Saved entries:
=-=-=

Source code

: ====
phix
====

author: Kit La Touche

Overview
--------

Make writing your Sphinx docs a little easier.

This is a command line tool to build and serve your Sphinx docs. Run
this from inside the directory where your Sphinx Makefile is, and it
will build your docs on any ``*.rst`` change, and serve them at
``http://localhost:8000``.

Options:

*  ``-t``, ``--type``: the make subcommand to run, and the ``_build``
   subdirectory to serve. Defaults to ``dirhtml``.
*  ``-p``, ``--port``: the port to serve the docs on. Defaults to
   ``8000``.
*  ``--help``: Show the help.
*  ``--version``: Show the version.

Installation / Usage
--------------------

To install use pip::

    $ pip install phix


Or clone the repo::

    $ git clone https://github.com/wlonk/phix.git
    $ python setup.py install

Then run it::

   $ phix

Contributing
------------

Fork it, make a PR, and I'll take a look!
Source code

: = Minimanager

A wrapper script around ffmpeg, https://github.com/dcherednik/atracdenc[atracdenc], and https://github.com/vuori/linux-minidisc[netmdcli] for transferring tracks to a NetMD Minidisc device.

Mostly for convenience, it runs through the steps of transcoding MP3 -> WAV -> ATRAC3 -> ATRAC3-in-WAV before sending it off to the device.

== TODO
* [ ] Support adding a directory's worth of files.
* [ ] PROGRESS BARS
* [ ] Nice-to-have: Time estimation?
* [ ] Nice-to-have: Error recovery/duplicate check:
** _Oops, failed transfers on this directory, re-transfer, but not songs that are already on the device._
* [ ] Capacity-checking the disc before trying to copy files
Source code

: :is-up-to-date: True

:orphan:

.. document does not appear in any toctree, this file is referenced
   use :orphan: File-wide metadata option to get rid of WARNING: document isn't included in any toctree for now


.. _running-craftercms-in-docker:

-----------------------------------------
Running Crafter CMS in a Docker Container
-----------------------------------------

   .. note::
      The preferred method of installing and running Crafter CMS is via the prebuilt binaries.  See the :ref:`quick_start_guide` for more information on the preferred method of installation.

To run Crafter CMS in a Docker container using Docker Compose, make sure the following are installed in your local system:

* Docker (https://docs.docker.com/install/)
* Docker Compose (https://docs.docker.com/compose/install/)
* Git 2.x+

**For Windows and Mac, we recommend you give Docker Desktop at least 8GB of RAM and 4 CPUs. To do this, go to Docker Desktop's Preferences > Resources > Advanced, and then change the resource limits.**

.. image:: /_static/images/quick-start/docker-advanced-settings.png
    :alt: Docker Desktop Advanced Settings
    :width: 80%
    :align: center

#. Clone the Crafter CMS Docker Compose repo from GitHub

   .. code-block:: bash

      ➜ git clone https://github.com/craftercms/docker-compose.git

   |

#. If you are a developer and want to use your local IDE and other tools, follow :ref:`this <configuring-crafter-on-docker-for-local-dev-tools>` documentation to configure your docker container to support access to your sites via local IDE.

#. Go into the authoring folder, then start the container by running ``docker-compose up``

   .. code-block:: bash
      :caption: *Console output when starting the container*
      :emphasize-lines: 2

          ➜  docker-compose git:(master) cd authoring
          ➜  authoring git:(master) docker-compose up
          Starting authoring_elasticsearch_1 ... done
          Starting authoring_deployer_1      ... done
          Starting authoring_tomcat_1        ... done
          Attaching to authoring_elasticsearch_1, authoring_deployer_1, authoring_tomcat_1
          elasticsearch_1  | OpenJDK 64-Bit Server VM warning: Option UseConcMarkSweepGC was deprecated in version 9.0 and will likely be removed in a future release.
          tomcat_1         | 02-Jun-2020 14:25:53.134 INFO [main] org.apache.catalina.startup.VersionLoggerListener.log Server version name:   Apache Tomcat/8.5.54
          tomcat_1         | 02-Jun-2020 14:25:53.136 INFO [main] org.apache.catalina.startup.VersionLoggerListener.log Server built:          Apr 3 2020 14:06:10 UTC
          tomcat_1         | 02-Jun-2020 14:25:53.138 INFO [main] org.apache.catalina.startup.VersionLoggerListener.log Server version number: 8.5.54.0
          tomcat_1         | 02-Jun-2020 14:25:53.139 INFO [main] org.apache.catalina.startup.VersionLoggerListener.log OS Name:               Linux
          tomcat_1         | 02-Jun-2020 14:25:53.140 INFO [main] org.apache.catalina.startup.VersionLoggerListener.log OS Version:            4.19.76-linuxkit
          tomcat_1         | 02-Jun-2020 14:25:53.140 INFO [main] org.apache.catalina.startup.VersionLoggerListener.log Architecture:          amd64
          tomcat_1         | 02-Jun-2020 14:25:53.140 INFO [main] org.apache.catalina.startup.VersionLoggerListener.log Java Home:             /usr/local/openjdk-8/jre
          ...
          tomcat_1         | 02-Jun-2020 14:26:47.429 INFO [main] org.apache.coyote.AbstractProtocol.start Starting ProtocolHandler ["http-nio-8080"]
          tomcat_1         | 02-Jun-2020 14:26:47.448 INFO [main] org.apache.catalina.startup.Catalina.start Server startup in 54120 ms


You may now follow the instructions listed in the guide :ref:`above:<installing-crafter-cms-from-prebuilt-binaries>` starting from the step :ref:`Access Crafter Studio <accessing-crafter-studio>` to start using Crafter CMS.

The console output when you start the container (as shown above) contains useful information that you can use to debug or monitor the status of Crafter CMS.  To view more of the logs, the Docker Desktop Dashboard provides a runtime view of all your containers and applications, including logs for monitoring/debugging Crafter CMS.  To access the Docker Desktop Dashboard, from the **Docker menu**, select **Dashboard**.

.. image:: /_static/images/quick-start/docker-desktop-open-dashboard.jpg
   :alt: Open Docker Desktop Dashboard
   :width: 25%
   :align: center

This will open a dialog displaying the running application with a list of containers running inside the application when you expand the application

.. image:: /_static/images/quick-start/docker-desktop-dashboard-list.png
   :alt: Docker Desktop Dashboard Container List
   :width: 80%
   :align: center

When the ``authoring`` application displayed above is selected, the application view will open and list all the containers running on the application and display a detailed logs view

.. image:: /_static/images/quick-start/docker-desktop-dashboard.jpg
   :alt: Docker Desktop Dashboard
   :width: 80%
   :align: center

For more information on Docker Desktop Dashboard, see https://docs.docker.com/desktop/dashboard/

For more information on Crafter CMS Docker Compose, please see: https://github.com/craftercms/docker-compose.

=-=-=

» **WORK INSTRUCTION**
Reproduce each entry word for word.

» **RESULT OF THIS EXERCISE**
Source code

: ====
phix
====

author: Kit La Touche

Overview
--------

Make writing your Sphinx docs a little easier.

This is a command line tool to build and serve your Sphinx docs. Run
this from inside the directory where your Sphinx Makefile is, and it
will build your docs on any ``*.rst`` change, and serve them at
``http://localhost:8000``.

Options:

*  ``-t``, ``--type``: the make subcommand to run, and the ``_build``
   subdirectory to serve. Defaults to ``dirhtml``.
*  ``-p``, ``--port``: the port to serve the docs on. Defaults to
   ``8000``.
*  ``--help``: Show the help.
*  ``--version``: Show the version.

Installation / Usage
--------------------

To install use pip::

    $ pip install phix


Or clone the repo::

    $ git clone https://github.com/wlonk/phix.git
    $ python setup.py install

Then run it::

   $ phix

Contributing
------------

Fork it, make a PR, and I'll take a look!
Source code

: = Minimanager

A wrapper script around ffmpeg, https://github.com/dcherednik/atracdenc[atracdenc], and https://github.com/vuori/linux-minidisc[netmdcli] for transferring tracks to a NetMD Minidisc device.

Mostly for convenience, it runs through the steps of transcoding MP3 -> WAV -> ATRAC3 -> ATRAC3-in-WAV before sending it off to the device.

== TODO
* [ ] Support adding a directory's worth of files.
* [ ] PROGRESS BARS
* [ ] Nice-to-have: Time estimation?
* [ ] Nice-to-have: Error recovery/duplicate check:
** _Oops, failed transfers on this directory, re-transfer, but not songs that are already on the device._
* [ ] Capacity-checking the disc before trying to copy files
Source code

: :is-up-to-date: True

:orphan:

.. document does not appear in any toctree, this file is referenced
   use :orphan: File-wide metadata option to get rid of WARNING: document isn't included in any toctree for now


.. _running-craftercms-in-docker:

-----------------------------------------
Running Crafter CMS in a Docker Container
-----------------------------------------

   .. note::
      The preferred method of installing and running Crafter CMS is via the prebuilt binaries.  See the :ref:`quick_start_guide` for more information on the preferred method of installation.

To run Crafter CMS in a Docker container using Docker Compose, make sure the following are installed in your local system:

* Docker (https://docs.docker.com/install/)
* Docker Compose (https://docs.docker.com/compose/install/)
* Git 2.x+

**For Windows and Mac, we recommend you give Docker Desktop at least 8GB of RAM and 4 CPUs. To do this, go to Docker Desktop's Preferences > Resources > Advanced, and then change the resource limits.**

.. image:: /_static/images/quick-start/docker-advanced-settings.png
    :alt: Docker Desktop Advanced Settings
    :width: 80%
    :align: center

#. Clone the Crafter CMS Docker Compose repo from GitHub

   .. code-block:: bash

      ➜ git clone https://github.com/craftercms/docker-compose.git

   |

#. If you are a developer and want to use your local IDE and other tools, follow :ref:`this <configuring-crafter-on-docker-for-local-dev-tools>` documentation to configure your docker container to support access to your sites via local IDE.

#. Go into the authoring folder, then start the container by running ``docker-compose up``

   .. code-block:: bash
      :caption: *Console output when starting the container*
      :emphasize-lines: 2

          ➜  docker-compose git:(master) cd authoring
          ➜  authoring git:(master) docker-compose up
          Starting authoring_elasticsearch_1 ... done
          Starting authoring_deployer_1      ... done
          Starting authoring_tomcat_1        ... done
          Attaching to authoring_elasticsearch_1, authoring_deployer_1, authoring_tomcat_1
          elasticsearch_1  | OpenJDK 64-Bit Server VM warning: Option UseConcMarkSweepGC was deprecated in version 9.0 and will likely be removed in a future release.
          tomcat_1         | 02-Jun-2020 14:25:53.134 INFO [main] org.apache.catalina.startup.VersionLoggerListener.log Server version name:   Apache Tomcat/8.5.54
          tomcat_1         | 02-Jun-2020 14:25:53.136 INFO [main] org.apache.catalina.startup.VersionLoggerListener.log Server built:          Apr 3 2020 14:06:10 UTC
          tomcat_1         | 02-Jun-2020 14:25:53.138 INFO [main] org.apache.catalina.startup.VersionLoggerListener.log Server version number: 8.5.54.0
          tomcat_1         | 02-Jun-2020 14:25:53.139 INFO [main] org.apache.catalina.startup.VersionLoggerListener.log OS Name:               Linux
          tomcat_1         | 02-Jun-2020 14:25:53.140 INFO [main] org.apache.catalina.startup.VersionLoggerListener.log OS Version:            4.19.76-linuxkit
          tomcat_1         | 02-Jun-2020 14:25:53.140 INFO [main] org.apache.catalina.startup.VersionLoggerListener.log Architecture:          amd64
          tomcat_1         | 02-Jun-2020 14:25:53.140 INFO [main] org.apache.catalina.startup.VersionLoggerListener.log Java Home:             /usr/local/openjdk-8/jre
          ...
          tomcat_1         | 02-Jun-2020 14:26:47.429 INFO [main] org.apache.coyote.AbstractProtocol.start Starting ProtocolHandler ["http-nio-8080"]
          tomcat_1         | 02-Jun-2020 14:26:47.448 INFO [main] org.apache.catalina.startup.Catalina.start Server startup in 54120 ms


You may now follow the instructions listed in the guide :ref:`above:<installing-crafter-cms-from-prebuilt-binaries>` starting from the step :ref:`Access Crafter Studio <accessing-crafter-studio>` to start using Crafter CMS.

The console output when you start the container (as shown above) contains useful information that you can use to debug or monitor the status of Crafter CMS.  To view more of the logs, the Docker Desktop Dashboard provides a runtime view of all your containers and applications, including logs for monitoring/debugging Crafter CMS.  To access the Docker Desktop Dashboard, from the **Docker menu**, select **Dashboard**.

.. image:: /_static/images/quick-start/docker-desktop-open-dashboard.jpg
   :alt: Open Docker Desktop Dashboard
   :width: 25%
   :align: center

This will open a dialog displaying the running application with a list of containers running inside the application when you expand the application

.. image:: /_static/images/quick-start/docker-desktop-dashboard-list.png
   :alt: Docker Desktop Dashboard Container List
   :width: 80%
   :align: center

When the ``authoring`` application displayed above is selected, the application view will open and list all the containers running on the application and display a detailed logs view

.. image:: /_static/images/quick-start/docker-desktop-dashboard.jpg
   :alt: Docker Desktop Dashboard
   :width: 80%
   :align: center

For more information on Docker Desktop Dashboard, see https://docs.docker.com/desktop/dashboard/

For more information on Crafter CMS Docker Compose, please see: https://github.com/craftercms/docker-compose.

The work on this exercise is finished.